▶ Passage extrait:
Le crucifié, l’évangile et le Coran ...
Avant de retenir mon attention, l’Évangile selon saint-Marc fut retenu, au détriment de nombreux prétendants, pour le rôle envié d'évangile canonique …
Je suis d'accord avec vous, cette entrée en matière peut paraître terriblement orgueilleuse, mais, tout compte fait, je la maintiens, car, comme vous, je suis un enfant du siècle, et, vous et moi, ne sommes-nous pas tous devenus des juges ? ...
Pour en revenir à une époque où tout un chacun n'aurait su usurper cette fonction suprême, il fut enfin décidé en petit comité, théologique pour les uns, Théodule pour les autres, de mettre un peu d'ordre dans la cacophonie des interprétations.

▶ Consigne: Citez mot pour mot l'intégralité du passage ci-dessus sur le crucifié, l'évangile et le Coran.

▶ Entrées fournies:

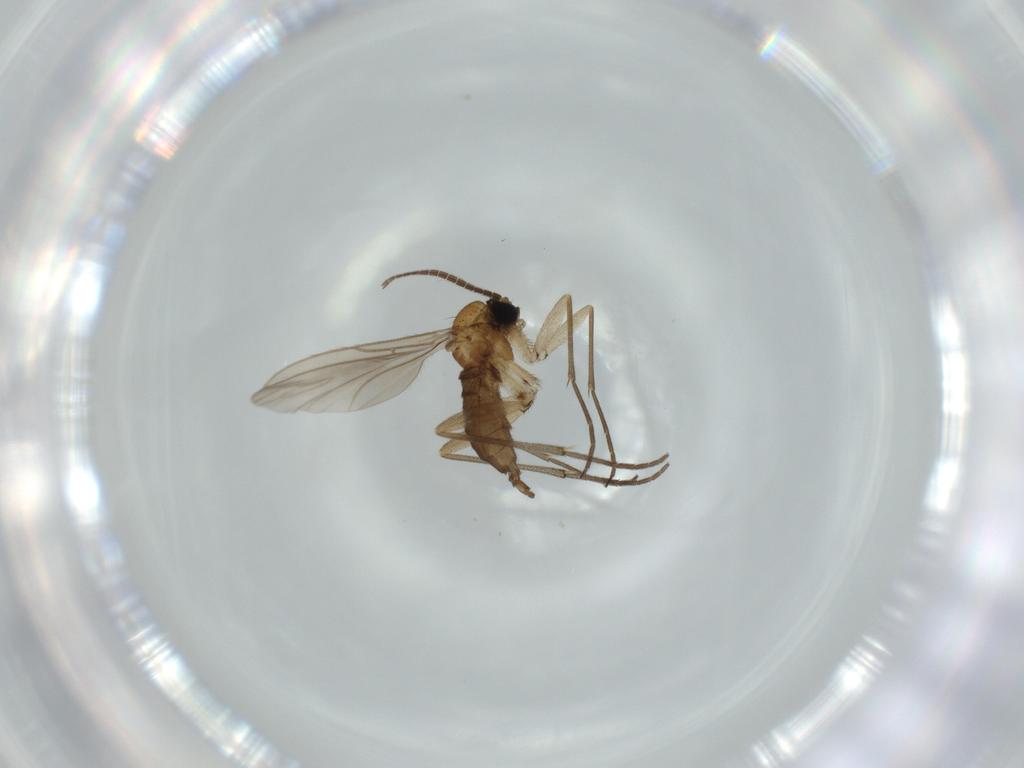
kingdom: Animalia
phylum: Arthropoda
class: Insecta
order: Diptera
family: Sciaridae
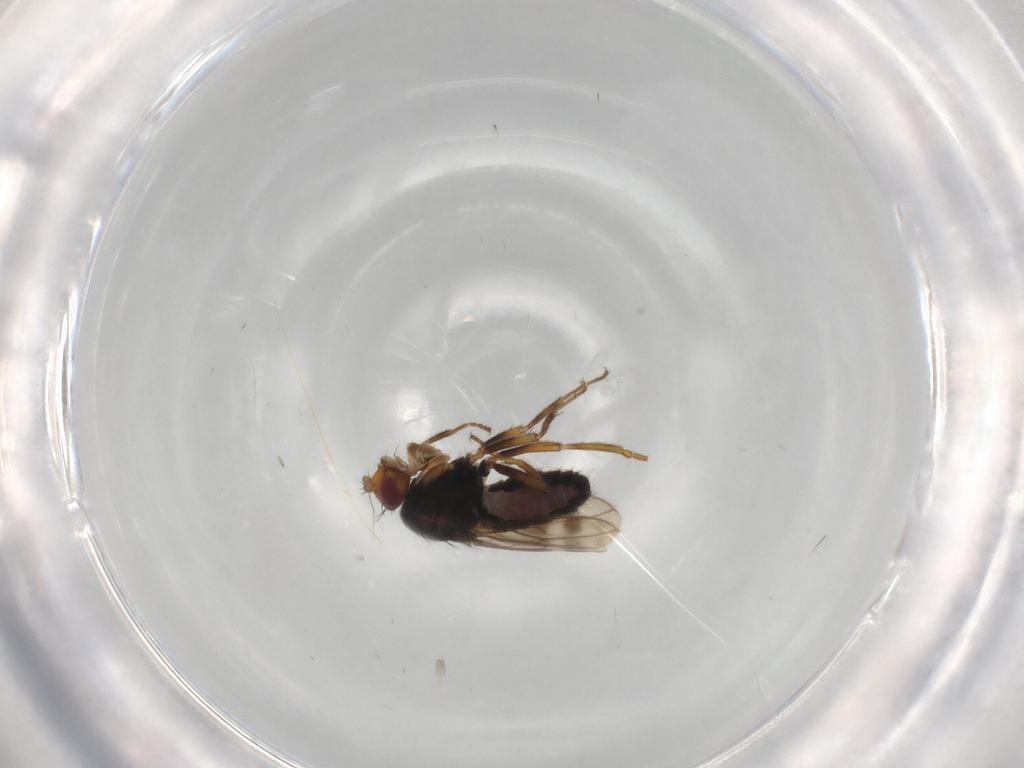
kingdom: Animalia
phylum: Arthropoda
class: Insecta
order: Diptera
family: Sphaeroceridae
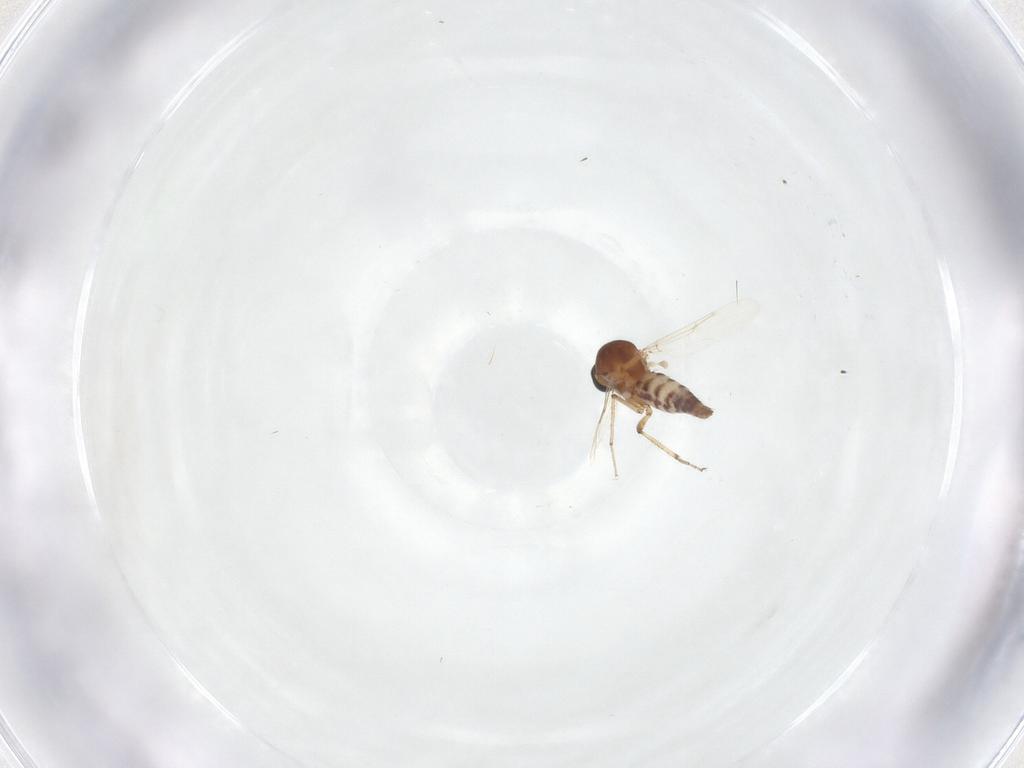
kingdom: Animalia
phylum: Arthropoda
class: Insecta
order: Diptera
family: Cecidomyiidae
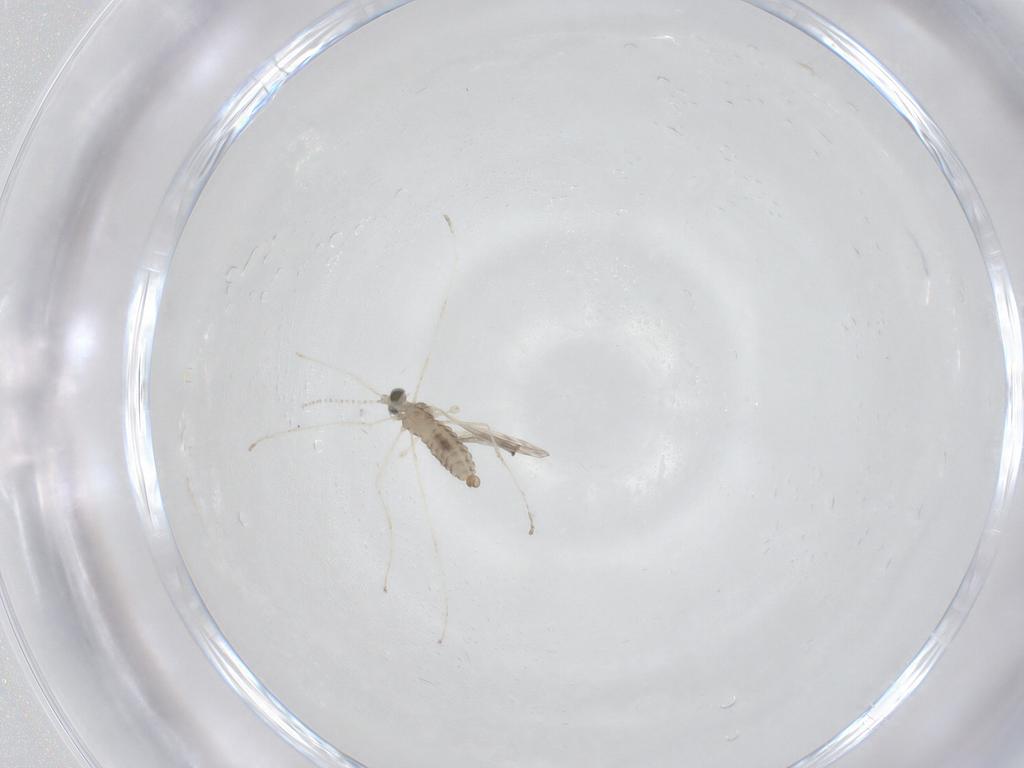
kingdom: Animalia
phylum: Arthropoda
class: Insecta
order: Diptera
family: Cecidomyiidae
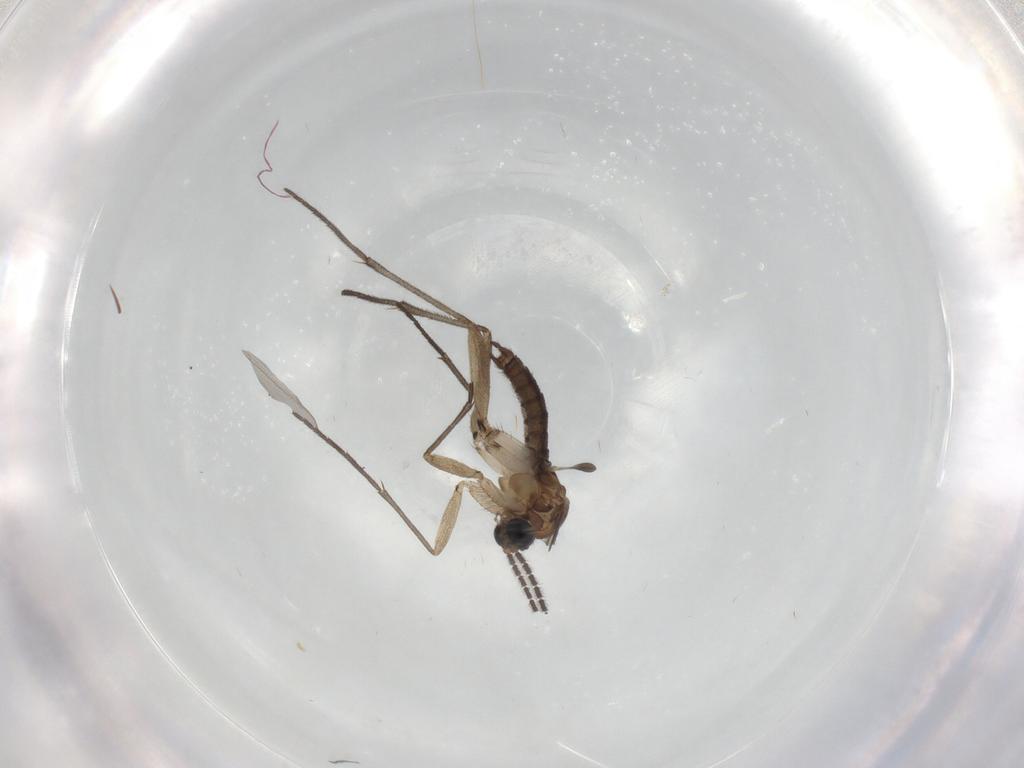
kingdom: Animalia
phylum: Arthropoda
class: Insecta
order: Diptera
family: Sciaridae
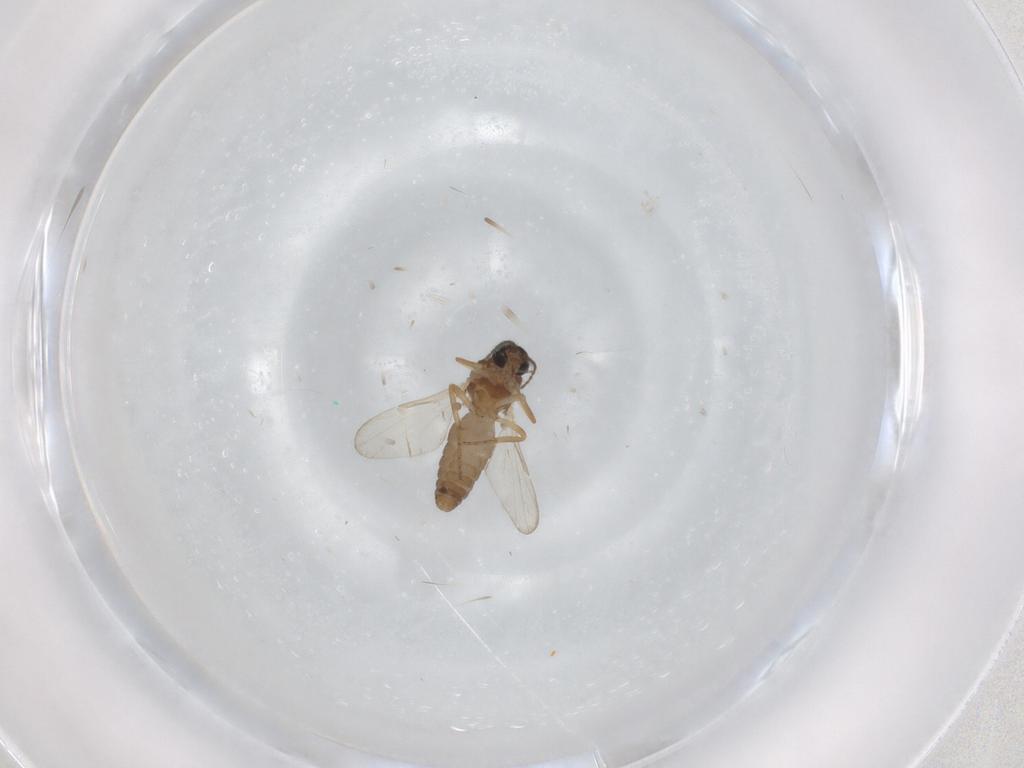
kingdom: Animalia
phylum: Arthropoda
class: Insecta
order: Diptera
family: Ceratopogonidae
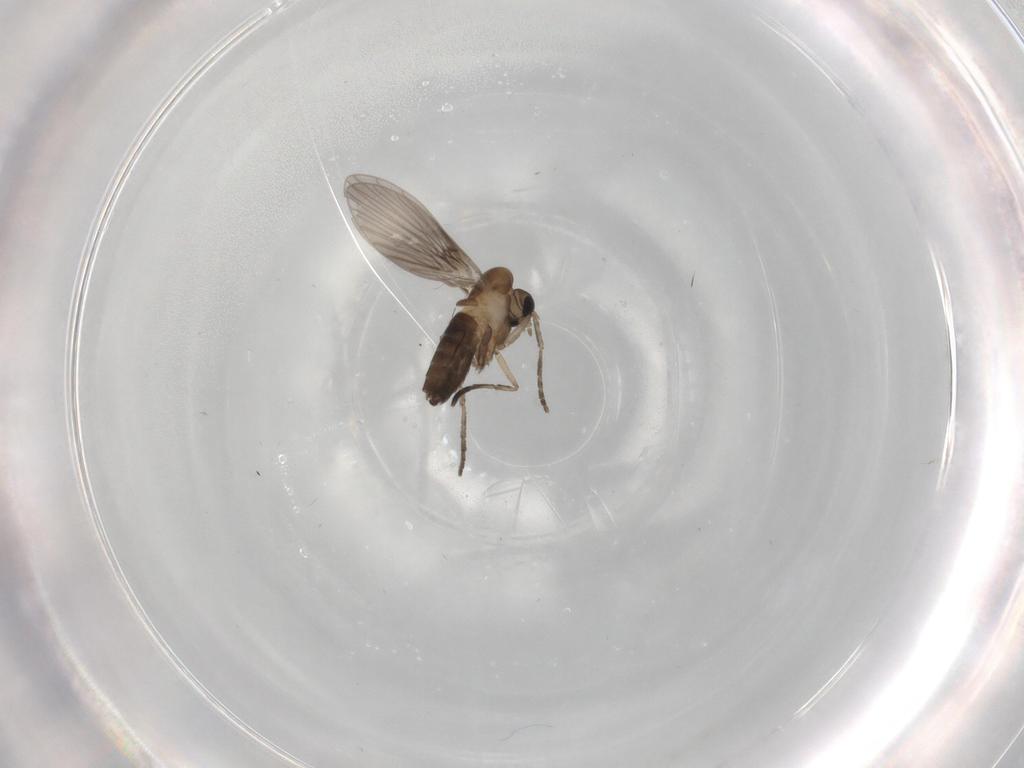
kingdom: Animalia
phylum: Arthropoda
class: Insecta
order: Diptera
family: Psychodidae
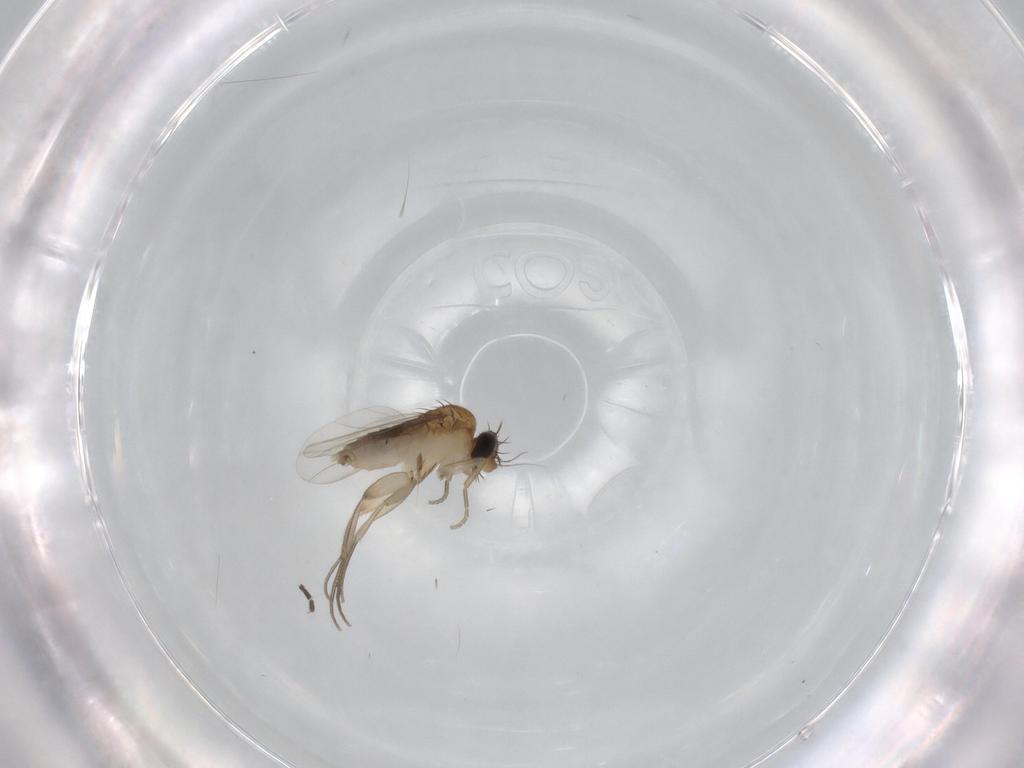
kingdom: Animalia
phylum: Arthropoda
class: Insecta
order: Diptera
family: Phoridae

▶ Réponse:
Le crucifié, l’évangile et le Coran ...
Avant de retenir mon attention, l’Évangile selon saint-Marc fut retenu, au détriment de nombreux prétendants, pour le rôle envié d'évangile canonique …
Je suis d'accord avec vous, cette entrée en matière peut paraître terriblement orgueilleuse, mais, tout compte fait, je la maintiens, car, comme vous, je suis un enfant du siècle, et, vous et moi, ne sommes-nous pas tous devenus des juges ? ...
Pour en revenir à une époque où tout un chacun n'aurait su usurper cette fonction suprême, il fut enfin décidé en petit comité, théologique pour les uns, Théodule pour les autres, de mettre un peu d'ordre dans la cacophonie des interprétations.